I'm 6' 175 pounds, 29 years old and in pretty damn good shape.  After about 1 hour of cutting with the Dolmar, I'm pretty exhausted.  Lugging an extra two pounds for that hour may not seem like much, BUT IT IS.  I've cut with some heavier saws, and I don't like it.  Every time I take the Dolmar out of its case, I enjoy fireing it up and using it, and that counts for something.

Last option, and one that is worth considering.... Is buying a used Makita 6400 from the HomeDepot's rental department (these are rebadged Dolmars. Makita bought Dolmar a couple of years back).  These are 550 dollar saws.  I've heard of them going from 175-250 depending on which HomeDepot you go to.  The 6400 is larger, and heavier, but very capable.  64cc, and 4.7 horsepower.  It can handle a 16-24 inch guidebar.... but is going to be HEAVIER then the aforementioned models.

Lastly, don't buy a great saw and skimp on safety gear.  You need to put away 150 bucks towards safety gear if you don't have it already.  Get chaps, steel toed, a pro-forest helmet and good gloves (chainsaw are preferable)...  This is the most important, and understated part of the equation.


----------



## ClydesdaleBurner (Oct 1, 2008)

I just went to my Husky dealer and started exploring my options.  The 440e was $279 w/16" bar and 41cc.  The next step up, which might be a good fit for me is the 450 w/18" bar and 50cc and $325.  The 450 weighed a whole pound more though.  11lbs I think vs 10lbs for the 440.  The dealer told me the 440 will cut through 20" hardwood no problem, it will just take longer.

I got some decision making to do.


----------



## ManiacPD (Oct 1, 2008)

If you are using it the way you'd state I don't think an 18" bar is necessary.  I've cut some big stuff with my 16" without a problem.  I'd be concerned that's too much bar for a 50cc saw.

Also, the weight listed by Husqvarna is for the powerhead only.  It does not include the bar, chain, oil, or gas.


----------



## jrousell (Oct 1, 2008)

I think a 50c saw and either a 16" or 18" bar is  the ideal setup weighing in around 11 lbs( without gas) 

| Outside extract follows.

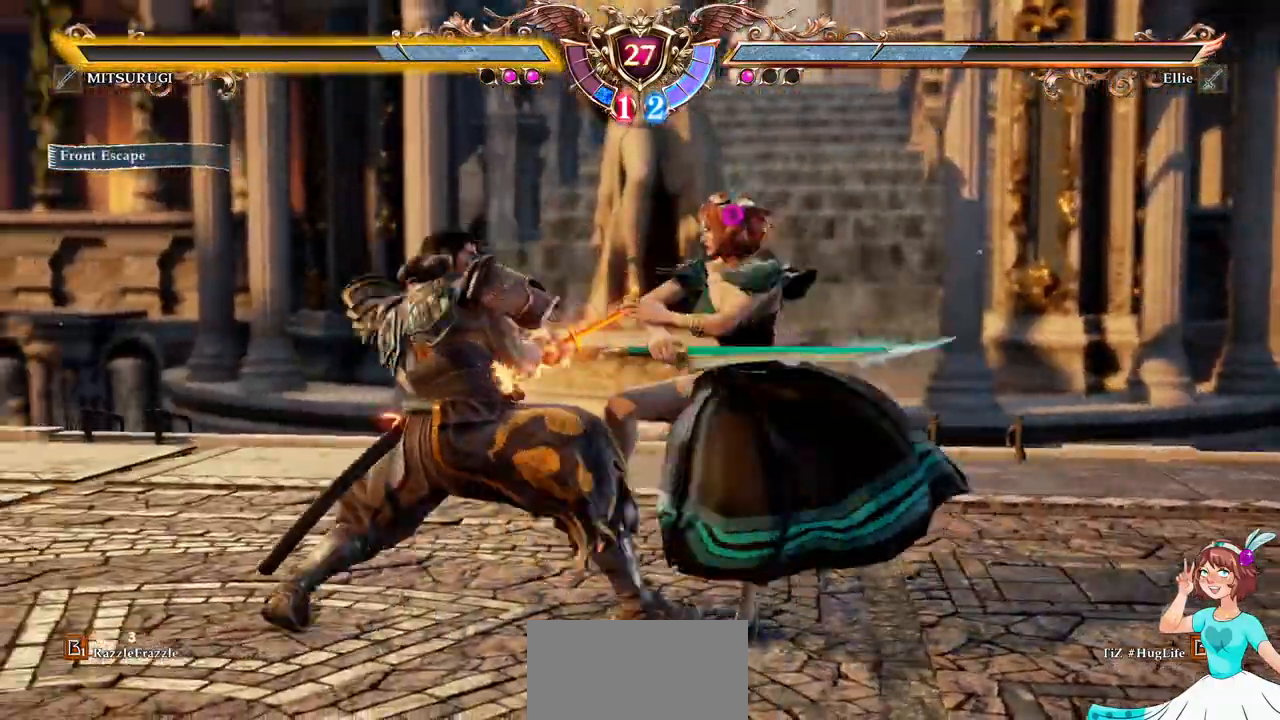
{"dt_ms": 1000, "buttons": ["A", "X", "DPAD_DOWN", "DPAD_LEFT"]}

 if you were doing this for  a living, or working on huge trees.. then maybe something different,. but this really is the sweetspot for most firewood burners in my humble opinion


----------



## jrousell (Oct 1, 2008)

having said that.. I have read where the 450 isn't as widely loved as the 350 it replaced (the one I have)

here is a quote fomr another site...
"... the new 450 is essentially the 350 updated to the new smog standards, adding a few extra ounces of weight in the process -- same with the new 445, etc.  One dealer, that I've had nothing but good experience with, actually suggested that I look elsewhere to find a "hold-over" 350 ..."


----------



## ManiacPD (Oct 1, 2008)

Ditto.

Somewhere someone has a 340, 345 or 350 on the shelf they'd like to sell.  I'd keep digging.


----------